**DOCUMENT SECTION:**
>>>

Archive for the ‘Destinations’ Category

Holiday shop in London this year – Harrods and Fortnum and Mason await

Oxford Street, London during the holidays. (J Jacobs photos)

Oxford Street, London during the holidays. (J Jacobs photos)

Make London your December holiday trip. The city is always bustling but during the holiday season stores go all out with spectacular windows, sparkling lights that line buildings and crisscross streets and music everywhere.

Pack comfortable shoes, warm scarf, hat and fly off to Heathrow (great shopping airport for last minute gifts before flying back). Take the Heathrow –London Express for the fastest way in (reserve ahead) or the Underground (Tube) or taxi to your hotel after checking options at Heathrow transport.

You are likely to find a place near where you want to be within your budget at Visit London. I like Marriott Hotel Marble Arch because it feels like a boutique hotel but is on a main tube stop and within easy walking distance to gaily decorated Oxford Street’s shops.

Once unpacked and ready to go, forget taxis. Traffic is so bad above ground that the meter runs while you wait through three lights to proceed through one intersection. Pick up a map of the Underground stations but wear those walking shoes.

London loves its Harrods for luxury items and Fortnum & Mason for gourmet foods but also likes the trendy stuff in the Sloan and Chelsea areas and the fun of shopping its famous markets

OK, have at it.

Holiday windows in the Knightsbridge Sloan shopping area often tell stories such as Cinderella a few years ago.

Holiday windows in the Knightsbridge Sloan shopping area often tell stories such as Cinderella a few years ago.

Knightsbridge: Take the Tube, get off to shop the Knightsbridgbe-Brompton Road-Sloane Street District where you can wander Harrods. I like the Food Hall. Then, go into Harvey Nichols and Sloan’s other high-end designers, even if just to look.

<<<

**DATASET:**
>>>

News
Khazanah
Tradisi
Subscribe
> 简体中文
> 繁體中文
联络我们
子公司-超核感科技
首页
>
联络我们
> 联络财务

<<<

**WHAT THIS EXERCISE ASKS:**
A: Using the London holiday shopping post, decide whether each statement agrees with it, and answer yes or no with the deciding words of the post, quoted exactly.
(i) The post advises using taxis to get around once you have unpacked.
(ii) The writer likes the Food Hall at Harrods.
(iii) The post names Fortnum & Mason as London's place for luxury items.
B: According to the London holiday shopping post, why does the writer like Marriott Hotel Marble Arch?
C: Carry the London holiday shopping post forward from its final sentence.

**SOLVED TASKS:**
A:
(i) No: "Once unpacked and ready to go, forget taxis."
(ii) Yes: "I like the Food Hall."
(iii) No: "Fortnum & Mason for gourmet foods"

B: It feels like a boutique hotel but is on a main tube stop and within easy walking distance of Oxford Street's shops.

C:
Snap photos of the Harvey Nichols Christmas windows (like Macy’s windows). They often tell a story like Cinderella. Tip: At Harrods and other London department stores you’ll see fun “crackers” which are good stocking-stuffers but airports started disallowing them after 9-11 so get one just for yourself to pop in your hotel room.

King’s Road: Another Underground stop would be Sloan Square for King’s Road and the Chelsea neighborhood filled with designer and trendy shops and Duke of York Square. Browse fun boutiques, cafés and the Chelsea Antiques Market.

Oxford Street: You’ll love the lights overhead if shopping at night and the windows any time of day. They all definitely set the holiday mood for stopping at Selfridges and Marks & Spencer.

If you didn’t get chocolates at Harrods, look for a Thorton’s across from the department stores. It’s a chain with really good candy. You can also find the Debenhams Department Store (founded in London in the 18th century) and several good clothing shops on the street. Which Tube stop that accesses Oxford Street depends on what stores you want to visit. The Bond Street station is closest to Selfridges.

Regent Street: Famous for its holiday lights and shops the street maintains a retreat area where you can relax during the holiday season. If you don’t mind walking, you can use the Piccadilly Circus Tube stop to pop into Fortnum & Mason and go over to Hamleys, an amazing toy store to visit even if you don’t have to buy a kid’s present. Dating to 1760, Hamleys is among the world’s largest toy stores. There is also Liberty, a high-end store in an elegant Tudor building that offers cutting-edge and clever accessories.

Oxford Street during the holidays (photo take a few years ago).

Oxford Street during the holidays (photo take a few years ago).

Or use the Oxford Circus station to hit Liberty and Hamley on Regent and then Fortnum & Mason at Piccadilly.

Opened in 1707 Fortnum & Mason has served the Royals since Queen Charlotte. You have to go here for the old atmosphere and to pick up something to take home.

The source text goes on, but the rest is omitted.